[Opening SELECTED TEXT section]

You are currently browsing the tag archive for the ‘operator norm’ tag.

Now that we have developed the basic probabilistic tools that we will need, we now turn to the main subject of this course, namely the study of random matrices. There are many random matrix models (aka matrix ensembles) of interest – far too many to all be discussed in a single course. We will thus focus on just a few simple models. First of all, we shall restrict attention to square matrices ${M = (\xi_{ij})_{1 \leq i,j \leq n}}$, where ${n}$ is a (large) integer and the ${\xi_{ij}}$ are real or complex random variables. (One can certainly study rectangular matrices as well, but for simplicity we will only look at the square case.) Then, we shall restrict to three main models:

• Iid matrix ensembles, in which the coefficients ${\xi_{ij}}$ are iid random variables with a single distribution ${\xi_{ij} \equiv \xi}$. We will often normalise ${\xi}$ to have mean zero and unit variance. Examples of iid models include the Bernouli ensemble (aka random sign matrices) in which the ${\xi_{ij}}$ are signed Bernoulli variables, the real gaussian matrix ensemble in which ${\xi_{ij} \equiv N(0,1)_{\bf R}}$, and the complex gaussian matrix ensemble in which ${\xi_{ij} \equiv N(0,1)_{\bf C}}$.

[Closing SELECTED TEXT section]
[Opening EXERCISE DATA section]

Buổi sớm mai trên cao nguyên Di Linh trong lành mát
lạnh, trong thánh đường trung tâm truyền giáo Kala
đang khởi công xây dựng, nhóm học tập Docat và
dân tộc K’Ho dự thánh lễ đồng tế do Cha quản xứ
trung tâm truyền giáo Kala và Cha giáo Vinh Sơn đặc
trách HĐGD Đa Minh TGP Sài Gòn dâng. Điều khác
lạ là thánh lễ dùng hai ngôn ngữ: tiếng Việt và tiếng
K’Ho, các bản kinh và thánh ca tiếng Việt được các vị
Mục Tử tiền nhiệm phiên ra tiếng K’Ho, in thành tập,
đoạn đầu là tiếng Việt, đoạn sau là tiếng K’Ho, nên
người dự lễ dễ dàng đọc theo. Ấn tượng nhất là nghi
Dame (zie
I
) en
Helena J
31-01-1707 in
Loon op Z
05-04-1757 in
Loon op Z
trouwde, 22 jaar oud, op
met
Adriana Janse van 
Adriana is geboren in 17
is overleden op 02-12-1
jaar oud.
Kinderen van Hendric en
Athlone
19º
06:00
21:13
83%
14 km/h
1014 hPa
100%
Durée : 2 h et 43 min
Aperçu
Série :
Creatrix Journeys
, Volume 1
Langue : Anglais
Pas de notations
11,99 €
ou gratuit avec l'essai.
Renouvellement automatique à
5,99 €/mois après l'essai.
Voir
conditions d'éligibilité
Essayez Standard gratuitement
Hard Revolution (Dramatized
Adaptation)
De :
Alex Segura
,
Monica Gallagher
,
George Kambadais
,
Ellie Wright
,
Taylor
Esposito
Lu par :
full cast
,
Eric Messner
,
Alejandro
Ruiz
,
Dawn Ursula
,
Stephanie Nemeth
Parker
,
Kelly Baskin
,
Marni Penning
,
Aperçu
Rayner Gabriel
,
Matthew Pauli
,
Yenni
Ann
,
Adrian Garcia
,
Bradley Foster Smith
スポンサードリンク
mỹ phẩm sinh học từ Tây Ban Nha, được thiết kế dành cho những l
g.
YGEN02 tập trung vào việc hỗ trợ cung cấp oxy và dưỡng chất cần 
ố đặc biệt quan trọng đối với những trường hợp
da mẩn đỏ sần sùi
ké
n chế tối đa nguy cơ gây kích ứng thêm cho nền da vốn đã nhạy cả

[Closing EXERCISE DATA section]

**ACTIVITY:**
Translate this sentence from the text on random matrices into French: "There are many random matrix models (aka matrix ensembles) of interest – far too many to all be discussed in a single course." The records have no connection to the text on random matrices.

**TASK RESPONSE:**
Il existe de nombreux modèles de matrices aléatoires (autrement dit, d'ensembles de matrices) dignes d'intérêt – bien trop pour qu'ils puissent tous être abordés dans un seul cours.